--- MATERIAL FOR THE TASK Enclosed Below ---
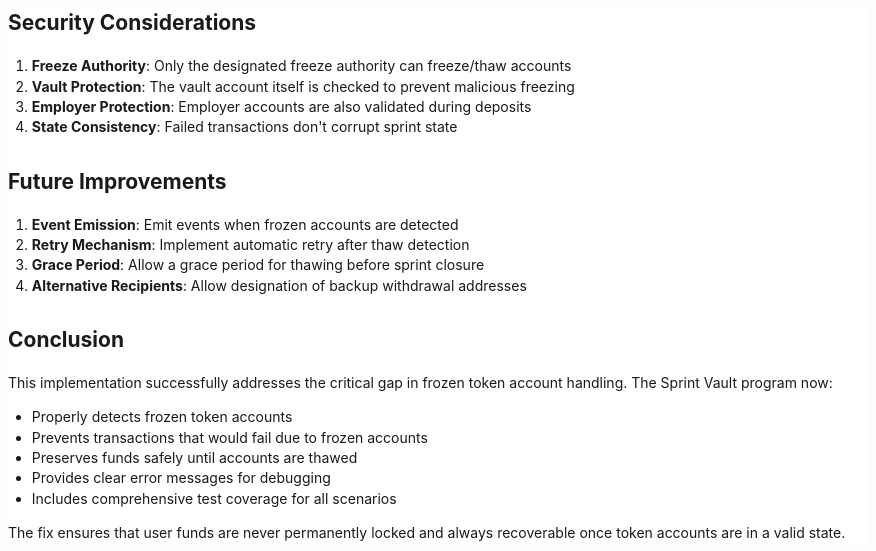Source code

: ## Security Considerations

1. **Freeze Authority**: Only the designated freeze authority can freeze/thaw accounts
2. **Vault Protection**: The vault account itself is checked to prevent malicious freezing
3. **Employer Protection**: Employer accounts are also validated during deposits
4. **State Consistency**: Failed transactions don't corrupt sprint state

## Future Improvements

1. **Event Emission**: Emit events when frozen accounts are detected
2. **Retry Mechanism**: Implement automatic retry after thaw detection
3. **Grace Period**: Allow a grace period for thawing before sprint closure
4. **Alternative Recipients**: Allow designation of backup withdrawal addresses

## Conclusion

This implementation successfully addresses the critical gap in frozen token account handling. The Sprint Vault program now:
- Properly detects frozen token accounts
- Prevents transactions that would fail due to frozen accounts
- Preserves funds safely until accounts are thawed
- Provides clear error messages for debugging
- Includes comprehensive test coverage for all scenarios

The fix ensures that user funds are never permanently locked and always recoverable once token accounts are in a valid state.
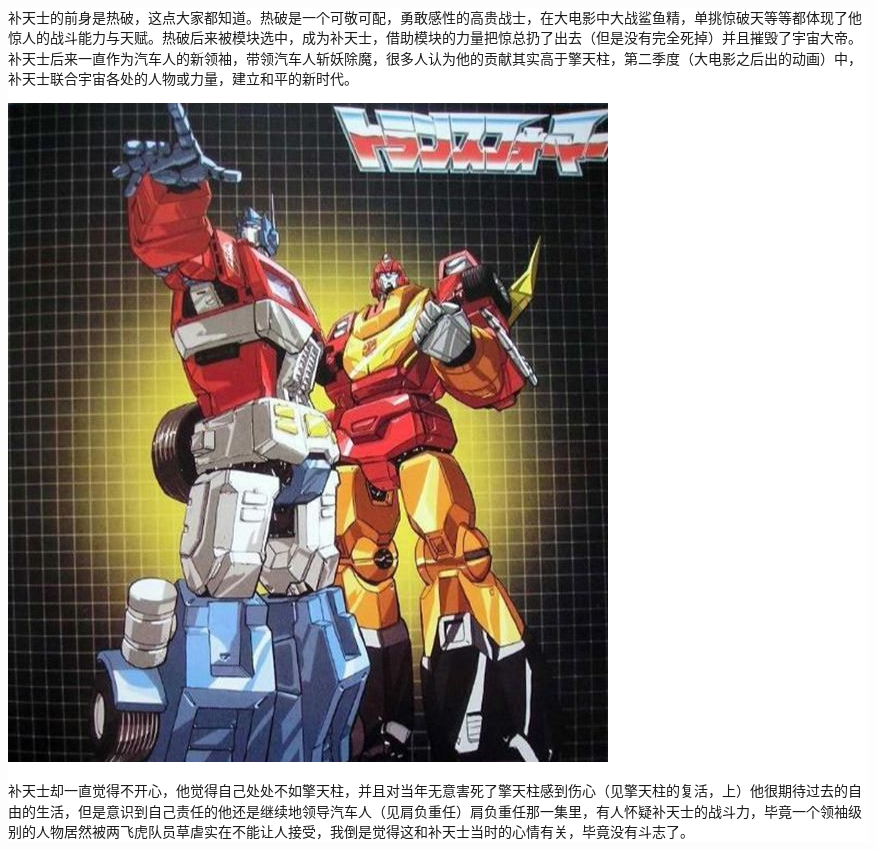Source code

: 补天士的前身是热破，这点大家都知道。热破是一个可敬可配，勇敢感性的高贵战士，在大电影中大战鲨鱼精，单挑惊破天等等都体现了他惊人的战斗能力与天赋。热破后来被模块选中，成为补天士，借助模块的力量把惊总扔了出去（但是没有完全死掉）并且摧毁了宇宙大帝。补天士后来一直作为汽车人的新领袖，带领汽车人斩妖除魔，很多人认为他的贡献其实高于擎天柱，第二季度（大电影之后出的动画）中，补天士联合宇宙各处的人物或力量，建立和平的新时代。

![](vx_images/97974114250615.jpeg)  

补天士却一直觉得不开心，他觉得自己处处不如擎天柱，并且对当年无意害死了擎天柱感到伤心（见擎天柱的复活，上）他很期待过去的自由的生活，但是意识到自己责任的他还是继续地领导汽车人（见肩负重任）肩负重任那一集里，有人怀疑补天士的战斗力，毕竟一个领袖级别的人物居然被两飞虎队员草虐实在不能让人接受，我倒是觉得这和补天士当时的心情有关，毕竟没有斗志了。
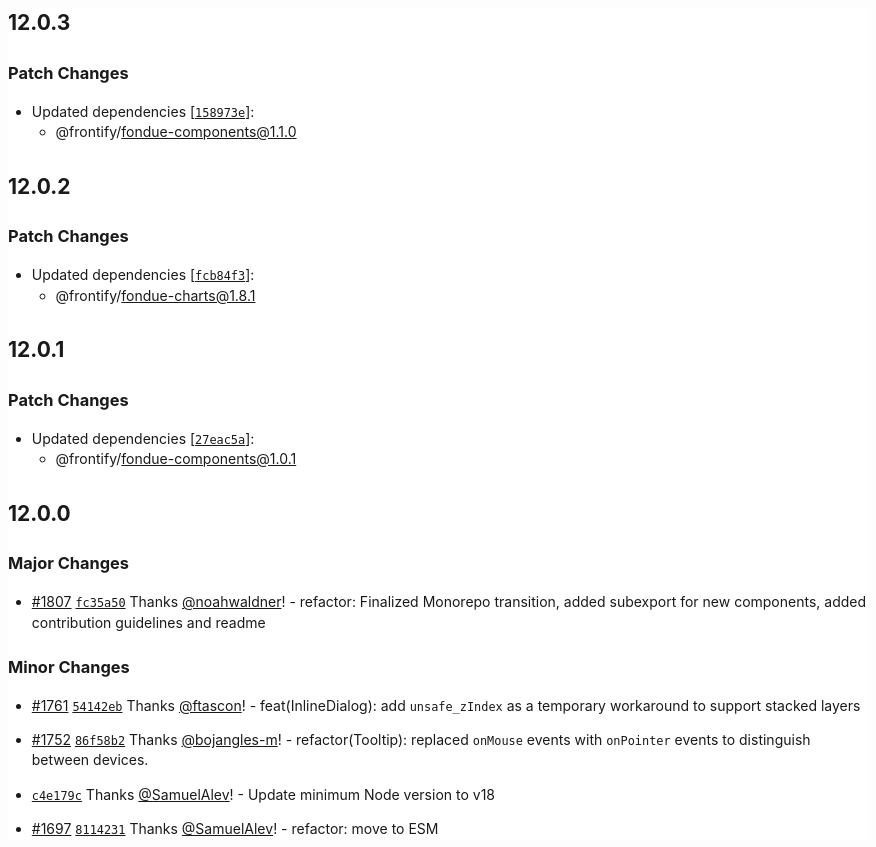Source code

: ## 12.0.3

### Patch Changes

-   Updated dependencies [[`158973e`](https://github.com/Frontify/fondue/commit/158973e0ce2ae63f074db85b798942a953ecb38e)]:
    -   @frontify/fondue-components@1.1.0

## 12.0.2

### Patch Changes

-   Updated dependencies [[`fcb84f3`](https://github.com/Frontify/fondue/commit/fcb84f3d269ceba04a282c27c8548dd62699d439)]:
    -   @frontify/fondue-charts@1.8.1

## 12.0.1

### Patch Changes

-   Updated dependencies [[`27eac5a`](https://github.com/Frontify/fondue/commit/27eac5a989fe81a6464d16a10c50160036301c9d)]:
    -   @frontify/fondue-components@1.0.1

## 12.0.0

### Major Changes

-   [#1807](https://github.com/Frontify/fondue/pull/1807) [`fc35a50`](https://github.com/Frontify/fondue/commit/fc35a509e641604eaf2a4b644c573929c3440be3) Thanks [@noahwaldner](https://github.com/noahwaldner)! - refactor: Finalized Monorepo transition, added subexport for new components, added contribution guidelines and readme

### Minor Changes

-   [#1761](https://github.com/Frontify/fondue/pull/1761) [`54142eb`](https://github.com/Frontify/fondue/commit/54142ebb1f683c626dd13b3eae9920f25cb82c79) Thanks [@ftascon](https://github.com/ftascon)! - feat(InlineDialog): add `unsafe_zIndex` as a temporary workaround to support stacked layers

-   [#1752](https://github.com/Frontify/fondue/pull/1752) [`86f58b2`](https://github.com/Frontify/fondue/commit/86f58b2e509dcd59ae7e743a4b7f3db5c8b11111) Thanks [@bojangles-m](https://github.com/bojangles-m)! - refactor(Tooltip): replaced `onMouse` events with `onPointer` events to distinguish between devices.

-   [`c4e179c`](https://github.com/Frontify/fondue/commit/c4e179ca542da239ed6be743cefd1902406c86c5) Thanks [@SamuelAlev](https://github.com/SamuelAlev)! - Update minimum Node version to v18

-   [#1697](https://github.com/Frontify/fondue/pull/1697) [`8114231`](https://github.com/Frontify/fondue/commit/8114231ca84012dc428682f06bc421393e727fd7) Thanks [@SamuelAlev](https://github.com/SamuelAlev)! - refactor: move to ESM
--- End of Enclosed MATERIAL FOR THE TASK ---
YOUR ASSIGNMENT: List every line in the extracted records that contains the string "dependencies".

SOLUTION BELOW:
-   Updated dependencies [[`158973e`](https://github.com/Frontify/fondue/commit/158973e0ce2ae63f074db85b798942a953ecb38e)]:
-   Updated dependencies [[`fcb84f3`](https://github.com/Frontify/fondue/commit/fcb84f3d269ceba04a282c27c8548dd62699d439)]:
-   Updated dependencies [[`27eac5a`](https://github.com/Frontify/fondue/commit/27eac5a989fe81a6464d16a10c50160036301c9d)]:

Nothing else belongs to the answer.